One if the problems of primary care is finding doctors who want to do it. Maybe the answer is to have more specialists with easier access that will reduce the load on generalists.
A primary care doc will treat the allergies during the same visit that the patient is being seen for diabetes, hyperlipidemia, depression, and low back pain.
Have you ever seen the work-up an allergist does on a patient with hay fever, to be followed by years of immunotherapy? Very cost effective!
Peter’s argument sometimes holds water but not always. Why not? A lot of times specialists do things because other specialists do it, not because it is the right thing to do. Examples: See the post on mammography from today. I guess all those radiologists pushing mammograms missed the mark. And if you think that urologists screening for prostate ca is better than that of generalists, well, you’d better think again.

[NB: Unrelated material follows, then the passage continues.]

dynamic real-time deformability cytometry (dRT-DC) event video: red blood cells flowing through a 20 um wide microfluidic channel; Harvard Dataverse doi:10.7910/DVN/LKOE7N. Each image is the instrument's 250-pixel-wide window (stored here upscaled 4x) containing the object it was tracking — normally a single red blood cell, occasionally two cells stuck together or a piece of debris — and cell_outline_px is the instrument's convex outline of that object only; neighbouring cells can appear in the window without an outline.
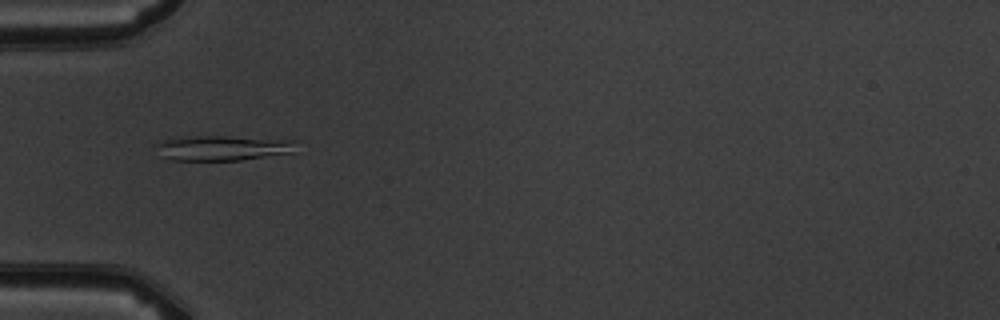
{"species": "common noctule bat (a hibernating species)", "species_latin": "Nyctalus noctula", "temperature_condition": "warm", "stored_images_in_passage": 5, "camera_frame_rate_fps": 3000, "um_per_image_px": 0.085, "animal": {"sex": "male", "body_mass_g": 19.5, "forearm_length_mm": 54.6}, "frame": {"image": 1, "passage_image": 4, "time_ms": 4.333, "image_size_px": [1000, 320], "cell_outline_px": [[300, 140], [296, 152], [240, 160], [168, 160], [160, 156], [152, 144], [168, 136], [228, 136]], "centroid_in_image_um": [18.88, 12.55], "position_along_channel_um": 66.1, "area_um2": 21.44}}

Another reason is of course pre-test probability of disease. If that is low, specialists are less cost effective, given their tendency to engage in more extensive workups and their higher baseline fees.

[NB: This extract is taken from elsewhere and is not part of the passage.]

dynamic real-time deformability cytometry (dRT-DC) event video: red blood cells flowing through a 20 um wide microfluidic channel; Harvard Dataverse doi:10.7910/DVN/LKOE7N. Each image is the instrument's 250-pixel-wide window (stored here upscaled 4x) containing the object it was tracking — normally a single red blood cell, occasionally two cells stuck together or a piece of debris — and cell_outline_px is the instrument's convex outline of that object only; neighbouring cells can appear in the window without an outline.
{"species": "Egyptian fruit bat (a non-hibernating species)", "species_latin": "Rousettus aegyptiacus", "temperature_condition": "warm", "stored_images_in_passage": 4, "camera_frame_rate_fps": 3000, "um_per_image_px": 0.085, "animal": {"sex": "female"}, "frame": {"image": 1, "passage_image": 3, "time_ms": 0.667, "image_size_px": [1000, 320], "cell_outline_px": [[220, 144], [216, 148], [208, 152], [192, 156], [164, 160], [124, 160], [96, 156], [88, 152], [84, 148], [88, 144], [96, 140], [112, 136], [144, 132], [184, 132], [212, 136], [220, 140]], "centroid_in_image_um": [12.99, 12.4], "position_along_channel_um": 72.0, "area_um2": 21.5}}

Yet a third reason is management of pts with several diseases. Here one generalist blows a team specialists out of the water in terms of cost-effectiveness.

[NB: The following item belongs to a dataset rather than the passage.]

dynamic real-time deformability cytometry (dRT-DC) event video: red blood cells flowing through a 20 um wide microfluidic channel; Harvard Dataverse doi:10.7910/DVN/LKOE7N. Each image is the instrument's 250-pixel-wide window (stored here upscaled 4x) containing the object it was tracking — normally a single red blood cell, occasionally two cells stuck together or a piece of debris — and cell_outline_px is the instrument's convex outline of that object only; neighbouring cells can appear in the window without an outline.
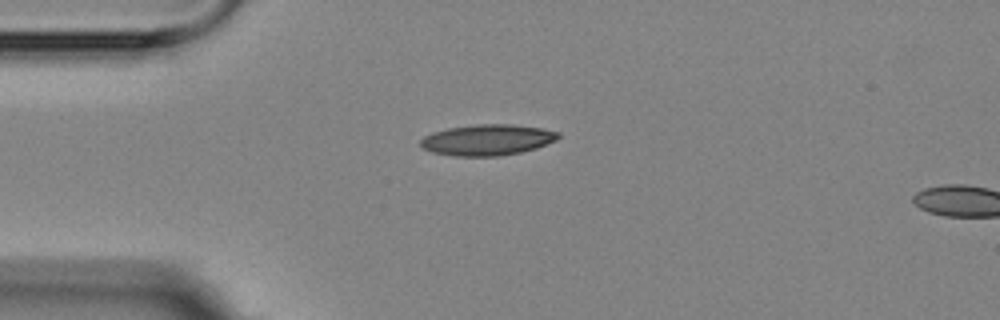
{"species": "Egyptian fruit bat (a non-hibernating species)", "species_latin": "Rousettus aegyptiacus", "temperature_condition": "room temperature", "stored_images_in_passage": 2, "camera_frame_rate_fps": 3000, "um_per_image_px": 0.085, "animal": {"sex": "female"}, "frame": {"image": 1, "passage_image": 1, "time_ms": 0.0, "image_size_px": [1000, 320], "cell_outline_px": [[560, 136], [556, 140], [536, 148], [520, 152], [500, 156], [452, 156], [432, 152], [424, 148], [420, 144], [420, 140], [424, 136], [432, 132], [448, 128], [476, 124], [512, 124], [540, 128], [560, 132]], "centroid_in_image_um": [41.41, 11.89], "position_along_channel_um": 43.6, "area_um2": 24.85}}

Also Peter writes about precision of diagnosis. Not so fast. I can diagnose a lot things as well or almost as well as most specialists. Treatment is another issue of course.
Finally, this issue has been studied up and down, right and left. A HC system with lots a generalists and relatively fewer specialists is more cost-effective and has lower mortality rates than the other way around. It’s a settled issue.
“I can diagnose a lot things as well or almost as well as most specialists. Treatment is another issue of course.”
You seem very confident. What if you’re wrong? Are you so sure that you won’t send them to a specialist for evaluation?
Regarding specialists doing what other specialists do, there is a phrase, “Reasonable and prudent member of the profession” that should resonate.
Tom You must not be in medicine. Your faith is specialists is misplaced. Some are great, some are horrible, most are in the middle. I know it’s counter-intuitive, but it’s true. We do lots of things just as well, just as well being defined as equivalent morbidity and mortality endpoints . And it’s not me, I’m not special. Most generalists can do lots of things as well as or better than specialists, and of course much more cost-effectively. Anecdote: I once had an infectious disease fellow at the University of Washington try to tell me to treat MRSA with IV vancomycin–thousands of dollars. Of course I gave the pt oral antibiotics and she did fine. Last time I’ll consult with that guy. Remember that we too are specialists–in common problems and in the management of multiple problems in a single patient. A partial list of where we do better or just as well:: Management of hospitalized patients (most hospitalists are general internists or family docs), stable heart disease (not unstable )diabetes, hypertension, obesity, osteoarthritis (not rheumatoid arthritis though), thyroid disease, stable asthma, allegies not requiring immunotherapy, common skin disorders, acne, stable COPD, pneumonia, acute respiratory infections,acute gi disorders, most cases of laceration management, wound management, minor burns not require skin grafting, acute musculoskeletal disorders that don’t require surgery, migraine, other headaches, depression, anxiety, personality disorders, etc, etc, etc. The list goes on and on.
Where do I do poorly relative to the specialists? Epilepsy, multiple sclerosis, any disease that requires major surgery, major burns, major trauma, cancer treatment with chemo or radiotherapy, bipolar disorder. The list goes on and on.